Sunday, December 15, 2013

Keep Calm and Observe On


I'm gonna lie on this lily pad until you calm down


Stopping and calming, then looking deeply is a great series of steps to help me solve problems, especially when I feel very excited or irrational. Sometimes when I am stressed out, I am easily excitable and sometimes events that aren’t truly earthshaking send me into a half wild state. For instance, on the day that I had to move out of my dorm, I found that one of my roommates vandalized my room by moving things and making my room even more disorganized than it already was. When I found my room like this, I was furious and I called up my roommate and had a very angry phone call with him and said some things I later took back. After I hung up, I remembered Hanh’s strategy of stopping and calming and tried to recognize, accept, and embrace my feelings before finding insight about them. While I was later ashamed at how I reacted towards my friend, I remembered that the best strategy was to accept how I felt. Of course I would be incensed if someone I trusted threw around my stuff while I was gone and I accepted that it was natural to feel that way. Once I allowed myself to feel this way and I calmed down, I slid back into my excited state when I remembered that I had a flat tire and I was certainly going to be late for work and my boss would be mad at me and this, and that, and the other…

WHAT AM I GOING TO DO?!?!
and then I took another deep breath and calmed down again. This time I sat down and I realize now how that moment to sit down related to Hanh’s metaphor about how animals react when they are hurt: “They find a place to lie down, and they rest completely” (27). So I sat down for five minutes and waited until I came up with a plan. I also took this time to realize that the real reason I was angry with my friend was all of the other stressors on my mind when I called him, but I didn’t realize it at the time. When I figured out what would be best to do, I was able to do it with an uncluttered mind after taking some time to just stop my busy mind, rest, and see the truth behind what I was experiencing. So I called my boss to tell her I would be late for work and she wasn’t mad. I finished packing my car, and then I got down to the tire. I almost started worrying again but I stopped and calmed down again and realized that while I only have a donut to replace the flat, other people in the building surely had a jack and a tire iron. So I asked around and sure enough, everyone had what I needed. I got the carjack from James, the tire iron from Paul, Molly gave me her gloves though I didn’t ask when she saw how cold my hands were, and someone else help me hit off the old tire that seized to the hub.

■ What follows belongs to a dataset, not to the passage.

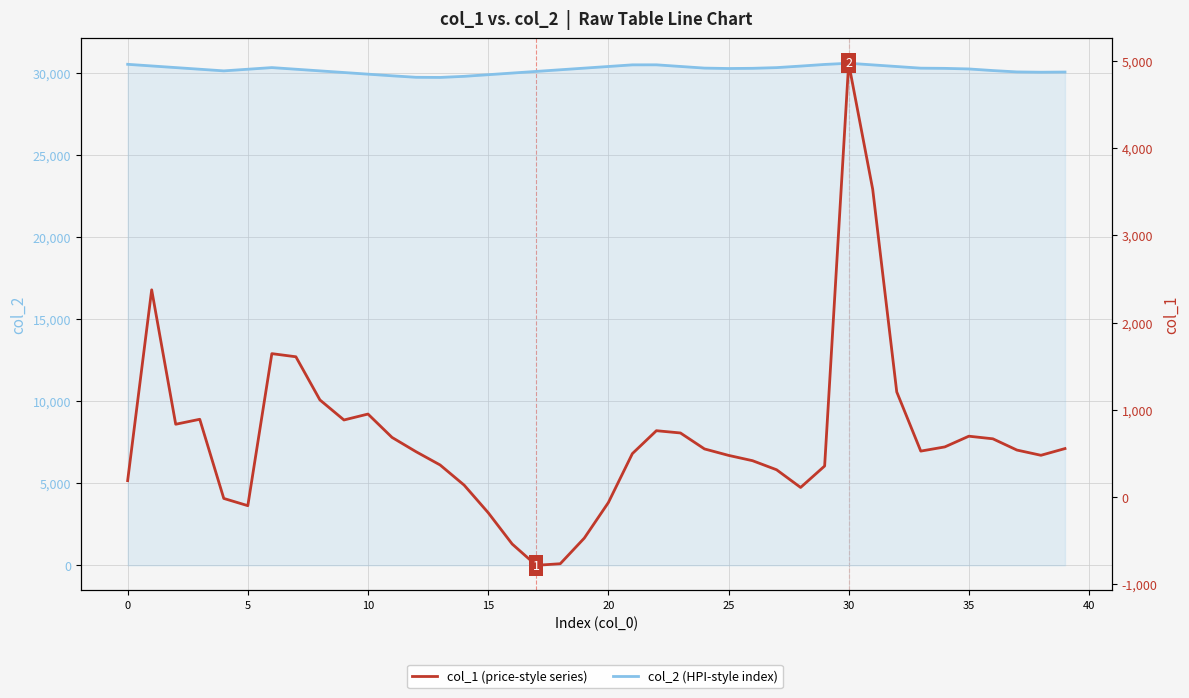

How many categories are shown in the chart?

40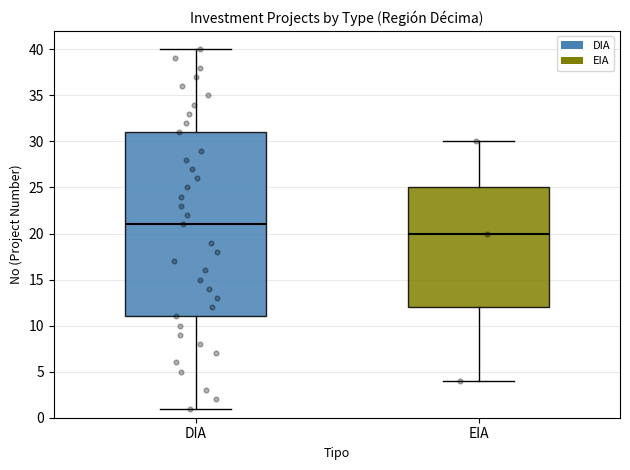

Comparing the boxes themselves (not the whiskers), which one is the tallest?

DIA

That day I actually had many insights. The first learned was that the meditation technique of stopping and calming then healing is a great problem solving method. If I didn’t take the five minutes to calm down and see the problems I had as they really were, and not the insurmountable fabrications I imagined them to be, I realized that my problems were entirely solvable.
 I also learned that while I was angry with my friend for making a mess of my room, it was just a room. I felt like it was a violation of my trust, and though I still think it was, I reacted in a volatile way and there was no reason my friend and I couldn’t reconcile, so I took steps to apologize to him for being so upset. A third insight I had was that without other people to help me, I would have been out of luck that day. It helped me realize that I’m not truly alone and that there will always be someone willing to lend me a hand if I ask for it. This is a powerful insight to me because I often feel isolated, but when I look at that feeling closely, I am often wrong and the flat tire helped me see that. And the final thing I learned that day was that acting rationally to solve my problems earns the respect of the people around me, and it proved that “my actions are the ground on which I stand” (124) like Hanh points out. Instead of acting like a crazy person in my panic, I did something about my problems and people gave me credit for trying to fix the flat as opposed to just giving up. The events that day really changed my mind about how meditation helps me problem solve and provide peace to my mind when I am feeling stressed out and uncertain.

             Work Cited
             Hanh, T.N. 1999. The Heart of the Buddha’s Teaching.